The post-Fed rate hike action in the stock market made for an end-of-week tumble , and an increasing conviction on the part of many market observers that a recession of some degree is ahead.
Those include BofA economists, who have forecast that aggressive Fed tightening is likely to push the U.S. economy into at least a mild recession in the first half of 2023 (a fate pushed back from the fourth quarter of 2022, the economists said).
And the bank's videogame industry analysts expect a recession to crimp game sales as it has in past crises, with consumers pulling back on discretionary spending. Game sales should fall by 4-6% throughout - more moderate than the 20% decline seen in 2009, in part due to a more mild recession and the diversification of the industry into live services and subscriptions in the intervening decade-plus.
But "we expect some players in the industry to outperform others, as certain product categories, franchises, and monetization strategies may weather through the economic storm better," analyst Omar Dessouky notes in a videogame/interactive media "recession playbook."
The bank used a four-quadrant framework to evaluate sector names on monetization and user acquisition. And that leads BofA to prefer PC/Console exposure over Mobile exposure, due to "monetization advantages (hardcore gamers, primary entertainment, immersive & social gameplay) and lower UA risks (dominant IPs, self-sufficient marketing via UGC/Social/DTC channels)."

=======

• _STATED TASK A_: In the article on videogame sales during a recession, how much did game sales decline in 2009?
• _STATED TASK B_: Continue the article on videogame sales during a recession, starting after its final sentence.
The entries that follow the article come from a separate source.

[Collected data entries]
=======

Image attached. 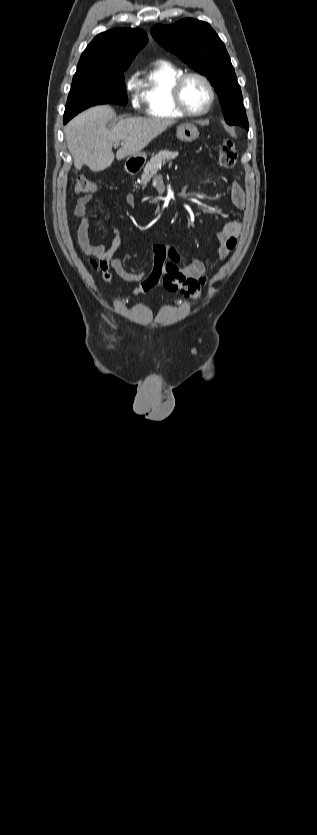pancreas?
<instances>
[{"label":"pancreas","instance_id":"cf45deb5","mask_svg":"<svg viewBox=\"0 0 317 835\" xmlns=\"http://www.w3.org/2000/svg\"><path fill=\"white\" fill-rule=\"evenodd\" d=\"M178 156V152H171L168 150H163L158 154L154 155L150 161L146 164L143 174L141 175V181L143 185H146L150 179L156 175L157 171L164 165L166 162L176 158Z\"/></svg>","mask_w":317,"mask_h":835}]
</instances>
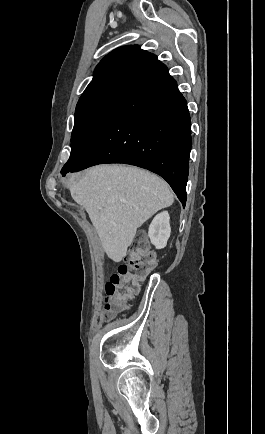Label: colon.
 Listing matches in <instances>:
<instances>
[{"instance_id":"1","label":"colon","mask_w":265,"mask_h":434,"mask_svg":"<svg viewBox=\"0 0 265 434\" xmlns=\"http://www.w3.org/2000/svg\"><path fill=\"white\" fill-rule=\"evenodd\" d=\"M156 262L155 253L146 245L145 235L137 234L128 247L124 262L107 281L110 300L104 306L109 317L122 311L125 300L137 294L141 282L153 271Z\"/></svg>"}]
</instances>
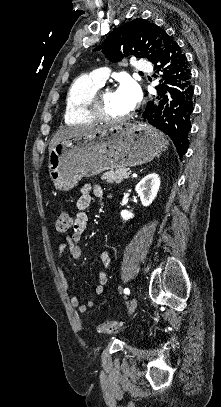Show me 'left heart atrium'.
I'll return each instance as SVG.
<instances>
[{
  "label": "left heart atrium",
  "instance_id": "1",
  "mask_svg": "<svg viewBox=\"0 0 221 407\" xmlns=\"http://www.w3.org/2000/svg\"><path fill=\"white\" fill-rule=\"evenodd\" d=\"M129 109H134L141 100L139 86L130 78H123L116 90Z\"/></svg>",
  "mask_w": 221,
  "mask_h": 407
}]
</instances>
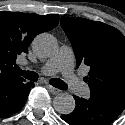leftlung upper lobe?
I'll return each mask as SVG.
<instances>
[{"instance_id": "5c2ea615", "label": "left lung upper lobe", "mask_w": 125, "mask_h": 125, "mask_svg": "<svg viewBox=\"0 0 125 125\" xmlns=\"http://www.w3.org/2000/svg\"><path fill=\"white\" fill-rule=\"evenodd\" d=\"M60 24L74 50L77 67H90L84 78L91 95L125 98V37L99 21L62 17Z\"/></svg>"}]
</instances>
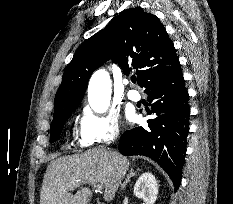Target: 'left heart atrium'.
Returning <instances> with one entry per match:
<instances>
[{
  "mask_svg": "<svg viewBox=\"0 0 233 204\" xmlns=\"http://www.w3.org/2000/svg\"><path fill=\"white\" fill-rule=\"evenodd\" d=\"M127 117H128V119H130V120H131V119H133V118H134V115H133L132 113H128V114H127Z\"/></svg>",
  "mask_w": 233,
  "mask_h": 204,
  "instance_id": "1",
  "label": "left heart atrium"
}]
</instances>
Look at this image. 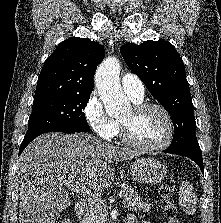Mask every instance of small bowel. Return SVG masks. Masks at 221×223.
I'll return each instance as SVG.
<instances>
[{
  "instance_id": "1",
  "label": "small bowel",
  "mask_w": 221,
  "mask_h": 223,
  "mask_svg": "<svg viewBox=\"0 0 221 223\" xmlns=\"http://www.w3.org/2000/svg\"><path fill=\"white\" fill-rule=\"evenodd\" d=\"M126 223H149V222H147V221H138L134 216L129 215L127 217Z\"/></svg>"
}]
</instances>
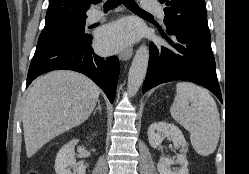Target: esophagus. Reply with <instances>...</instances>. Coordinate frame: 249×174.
Here are the masks:
<instances>
[{
  "instance_id": "esophagus-1",
  "label": "esophagus",
  "mask_w": 249,
  "mask_h": 174,
  "mask_svg": "<svg viewBox=\"0 0 249 174\" xmlns=\"http://www.w3.org/2000/svg\"><path fill=\"white\" fill-rule=\"evenodd\" d=\"M133 55V48L129 47L125 51L119 54V59L123 61L129 60Z\"/></svg>"
}]
</instances>
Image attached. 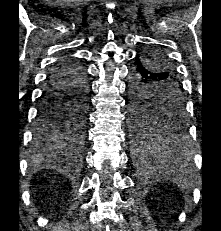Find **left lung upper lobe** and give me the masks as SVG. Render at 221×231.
Instances as JSON below:
<instances>
[{
  "mask_svg": "<svg viewBox=\"0 0 221 231\" xmlns=\"http://www.w3.org/2000/svg\"><path fill=\"white\" fill-rule=\"evenodd\" d=\"M147 57L149 58L145 62L147 68L163 76L157 80L163 88L156 94H143L147 97L146 100L149 104L130 112L133 135L137 142L149 141L155 137L154 134H158L157 130L164 129L166 126L172 127L175 123L184 120L181 85L166 56L160 50H152L147 53ZM154 96H159L157 103L151 102L155 98Z\"/></svg>",
  "mask_w": 221,
  "mask_h": 231,
  "instance_id": "1",
  "label": "left lung upper lobe"
}]
</instances>
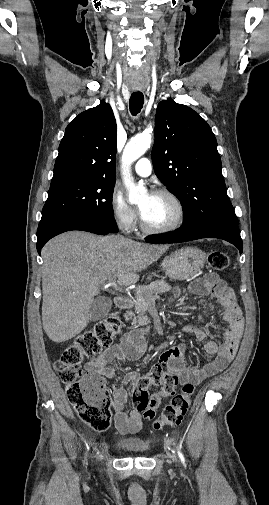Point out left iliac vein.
<instances>
[{
	"label": "left iliac vein",
	"instance_id": "left-iliac-vein-1",
	"mask_svg": "<svg viewBox=\"0 0 269 505\" xmlns=\"http://www.w3.org/2000/svg\"><path fill=\"white\" fill-rule=\"evenodd\" d=\"M173 460H174L175 462H177V459H176V457H175V456H173Z\"/></svg>",
	"mask_w": 269,
	"mask_h": 505
}]
</instances>
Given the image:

=======

• _EXERCISE ANSWER A_: 20%.

• _EXERCISE ANSWER B_:
Of the relative outperformers, its favorite in a recession scenario is Electronic Arts ( NASDAQ: EA ) - whose franchises are the "consumer staples" of videogaming, thanks to dominant branding and hardcore gamers. Titles like FIFA and Apex Legends should be more recession-resistant as gamers would be more likely to pull back spending on new-to-market titles vs. old favorites. And EA draws strength from a mix shift to live services as well as low exposure to casual mobile gaming.
It's also big on Roblox ( NYSE: RBLX ), set to benefit from counter-recessionary secular growth catalysts: innovative technology, along with new business lines like its "immersive ads." Spending of its young cohort should hold up, BofA says, and it's increasingly differentiated from traditional videogame due to its social function (similar to Meta and TikTok).
The bank also has a Buy rating on AppLovin ( NASDAQ: APP ), noting ad networks have a strong position in comparison with mobile gaming when it comes to an "otherwise challenging mobile ecosystem." It should see more revenue growth from initiatives including MoPub integration and AppLovin Exchange Header Bidding, BofA says.
It's more Neutral on Take-Two Interactive Software ( NASDAQ: TTWO ), which has some of the industry's best PC/Console franchises but a heavy 40% casual mobile mix. "Underperformance of the mobile segment could lead to downside surprises in a recession, with the success of Zynga integration an added unknown," BofA says, and a fuzzy slate combined with potential delays in Grand Theft Auto VI add to risk.
The biggest criticism in the recession playbook comes in for mobile publishers, who face substitution risk when customers pull back on entertainment spending. BofA has Underperform ratings on Playtika ( PLTK ), SciPlay ( SCPL ) and Playstudios ( MYPS ).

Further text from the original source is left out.